- **Problem details**: Among the entries below, find all lines that include "forward" and copy them.

- **Task input**:
——

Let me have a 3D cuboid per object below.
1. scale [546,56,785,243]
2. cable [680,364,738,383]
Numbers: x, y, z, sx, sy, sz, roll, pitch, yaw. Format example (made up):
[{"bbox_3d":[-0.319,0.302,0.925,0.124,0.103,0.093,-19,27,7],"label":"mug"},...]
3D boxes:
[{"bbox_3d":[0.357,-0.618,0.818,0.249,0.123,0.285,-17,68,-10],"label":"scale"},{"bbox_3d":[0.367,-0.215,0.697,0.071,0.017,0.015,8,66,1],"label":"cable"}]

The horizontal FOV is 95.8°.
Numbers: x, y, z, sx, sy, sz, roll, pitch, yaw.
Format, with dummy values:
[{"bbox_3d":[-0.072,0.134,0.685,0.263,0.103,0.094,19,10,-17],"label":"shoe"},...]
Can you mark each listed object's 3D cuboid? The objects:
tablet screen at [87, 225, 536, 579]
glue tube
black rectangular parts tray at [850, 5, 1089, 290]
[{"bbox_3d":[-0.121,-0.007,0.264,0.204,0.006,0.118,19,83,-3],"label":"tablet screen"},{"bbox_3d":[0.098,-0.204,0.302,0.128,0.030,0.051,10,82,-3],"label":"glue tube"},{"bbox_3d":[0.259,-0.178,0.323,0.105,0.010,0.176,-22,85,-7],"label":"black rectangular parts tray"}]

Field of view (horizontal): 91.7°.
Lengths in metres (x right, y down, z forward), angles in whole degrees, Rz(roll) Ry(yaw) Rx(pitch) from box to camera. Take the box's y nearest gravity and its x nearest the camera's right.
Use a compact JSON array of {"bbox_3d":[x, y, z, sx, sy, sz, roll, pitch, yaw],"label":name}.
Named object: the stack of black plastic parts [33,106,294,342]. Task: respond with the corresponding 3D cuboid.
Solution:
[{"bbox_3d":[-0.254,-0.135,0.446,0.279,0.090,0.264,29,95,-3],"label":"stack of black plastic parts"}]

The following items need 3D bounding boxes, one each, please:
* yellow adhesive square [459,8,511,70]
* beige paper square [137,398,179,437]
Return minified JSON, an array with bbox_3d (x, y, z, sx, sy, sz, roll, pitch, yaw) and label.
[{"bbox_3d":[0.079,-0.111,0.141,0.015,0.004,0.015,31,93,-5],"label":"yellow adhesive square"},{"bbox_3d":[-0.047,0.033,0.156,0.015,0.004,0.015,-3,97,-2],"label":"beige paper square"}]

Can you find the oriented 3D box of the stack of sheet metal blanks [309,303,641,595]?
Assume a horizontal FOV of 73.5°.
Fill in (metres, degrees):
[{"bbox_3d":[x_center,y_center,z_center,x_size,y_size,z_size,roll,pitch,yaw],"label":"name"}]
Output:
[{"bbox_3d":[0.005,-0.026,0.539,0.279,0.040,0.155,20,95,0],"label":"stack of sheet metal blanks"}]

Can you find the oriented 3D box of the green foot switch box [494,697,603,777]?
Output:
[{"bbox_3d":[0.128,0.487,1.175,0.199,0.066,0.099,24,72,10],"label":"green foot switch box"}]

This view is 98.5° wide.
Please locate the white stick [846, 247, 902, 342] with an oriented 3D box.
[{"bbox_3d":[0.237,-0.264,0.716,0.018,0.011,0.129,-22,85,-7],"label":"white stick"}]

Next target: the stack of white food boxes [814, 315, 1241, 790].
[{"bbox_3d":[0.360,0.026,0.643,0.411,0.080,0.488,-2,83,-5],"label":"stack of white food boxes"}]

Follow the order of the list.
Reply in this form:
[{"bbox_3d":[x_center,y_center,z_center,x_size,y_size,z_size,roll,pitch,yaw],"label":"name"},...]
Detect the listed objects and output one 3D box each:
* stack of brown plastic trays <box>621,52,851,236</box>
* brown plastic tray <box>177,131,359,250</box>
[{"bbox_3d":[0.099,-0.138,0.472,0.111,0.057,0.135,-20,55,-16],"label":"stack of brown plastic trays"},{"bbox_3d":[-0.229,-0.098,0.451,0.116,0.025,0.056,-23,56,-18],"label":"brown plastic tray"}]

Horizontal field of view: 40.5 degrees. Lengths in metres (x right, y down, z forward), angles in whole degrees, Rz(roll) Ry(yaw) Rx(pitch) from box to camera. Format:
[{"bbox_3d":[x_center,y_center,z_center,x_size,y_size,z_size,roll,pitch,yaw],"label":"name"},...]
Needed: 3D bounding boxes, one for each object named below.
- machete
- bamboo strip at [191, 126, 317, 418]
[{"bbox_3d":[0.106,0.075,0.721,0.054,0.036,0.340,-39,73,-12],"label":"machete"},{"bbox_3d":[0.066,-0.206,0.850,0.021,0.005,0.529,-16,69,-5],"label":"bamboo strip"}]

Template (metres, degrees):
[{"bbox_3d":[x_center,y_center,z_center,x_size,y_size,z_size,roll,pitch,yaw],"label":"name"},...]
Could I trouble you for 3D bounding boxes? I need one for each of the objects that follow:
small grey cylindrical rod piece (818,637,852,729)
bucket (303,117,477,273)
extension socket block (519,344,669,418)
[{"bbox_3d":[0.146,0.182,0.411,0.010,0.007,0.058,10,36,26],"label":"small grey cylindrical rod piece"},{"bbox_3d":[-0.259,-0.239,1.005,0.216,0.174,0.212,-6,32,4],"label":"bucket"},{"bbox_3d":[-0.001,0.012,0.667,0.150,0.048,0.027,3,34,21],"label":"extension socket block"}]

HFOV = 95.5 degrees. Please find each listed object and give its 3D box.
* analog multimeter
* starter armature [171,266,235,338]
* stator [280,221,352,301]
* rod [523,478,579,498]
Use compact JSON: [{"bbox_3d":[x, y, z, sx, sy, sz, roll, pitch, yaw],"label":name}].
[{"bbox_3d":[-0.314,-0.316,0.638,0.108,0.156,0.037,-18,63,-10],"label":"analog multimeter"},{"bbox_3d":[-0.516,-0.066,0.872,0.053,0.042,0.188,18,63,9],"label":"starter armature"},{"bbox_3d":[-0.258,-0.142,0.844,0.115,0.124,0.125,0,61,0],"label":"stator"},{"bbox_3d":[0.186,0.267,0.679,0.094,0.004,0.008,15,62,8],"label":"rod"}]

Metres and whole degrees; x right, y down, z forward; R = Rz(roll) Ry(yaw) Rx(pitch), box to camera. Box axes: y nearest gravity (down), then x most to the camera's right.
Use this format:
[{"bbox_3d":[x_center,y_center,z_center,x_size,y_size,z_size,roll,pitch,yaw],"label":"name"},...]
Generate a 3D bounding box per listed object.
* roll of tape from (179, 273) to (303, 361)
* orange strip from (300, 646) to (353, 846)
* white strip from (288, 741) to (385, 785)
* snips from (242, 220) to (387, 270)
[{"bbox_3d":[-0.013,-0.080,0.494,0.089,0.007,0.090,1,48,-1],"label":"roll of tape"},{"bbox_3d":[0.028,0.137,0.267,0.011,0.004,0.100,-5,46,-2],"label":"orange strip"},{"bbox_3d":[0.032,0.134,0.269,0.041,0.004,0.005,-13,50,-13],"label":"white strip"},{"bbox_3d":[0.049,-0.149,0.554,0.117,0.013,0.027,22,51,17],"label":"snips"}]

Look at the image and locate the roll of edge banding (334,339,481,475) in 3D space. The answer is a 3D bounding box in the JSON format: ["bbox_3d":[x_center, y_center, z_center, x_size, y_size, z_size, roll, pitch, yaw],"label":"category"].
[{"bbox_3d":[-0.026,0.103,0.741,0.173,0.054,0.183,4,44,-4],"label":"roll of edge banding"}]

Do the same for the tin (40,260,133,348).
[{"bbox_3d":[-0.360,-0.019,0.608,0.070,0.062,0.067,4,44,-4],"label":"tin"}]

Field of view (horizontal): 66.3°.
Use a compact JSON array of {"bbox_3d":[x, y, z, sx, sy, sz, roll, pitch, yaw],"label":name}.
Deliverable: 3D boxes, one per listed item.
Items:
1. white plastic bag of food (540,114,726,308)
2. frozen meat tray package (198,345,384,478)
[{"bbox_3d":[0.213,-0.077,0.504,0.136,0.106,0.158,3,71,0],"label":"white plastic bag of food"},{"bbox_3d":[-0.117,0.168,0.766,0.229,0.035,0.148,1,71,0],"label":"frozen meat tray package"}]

——

- **The completed task**:
Lengths in metres (x right, y down, z forward), angles in whole degrees, Rz(roll) Ry(yaw) Rx(pitch) from box to camera. Take the box's y nearest gravity and its x nearest the camera's right.
Horizontal field of view: 40.5 degrees. Lengths in metres (x right, y down, z forward), angles in whole degrees, Rz(roll) Ry(yaw) Rx(pitch) from box to camera. Format:
Metres and whole degrees; x right, y down, z forward; R = Rz(roll) Ry(yaw) Rx(pitch), box to camera. Box axes: y nearest gravity (down), then x most to the camera's right.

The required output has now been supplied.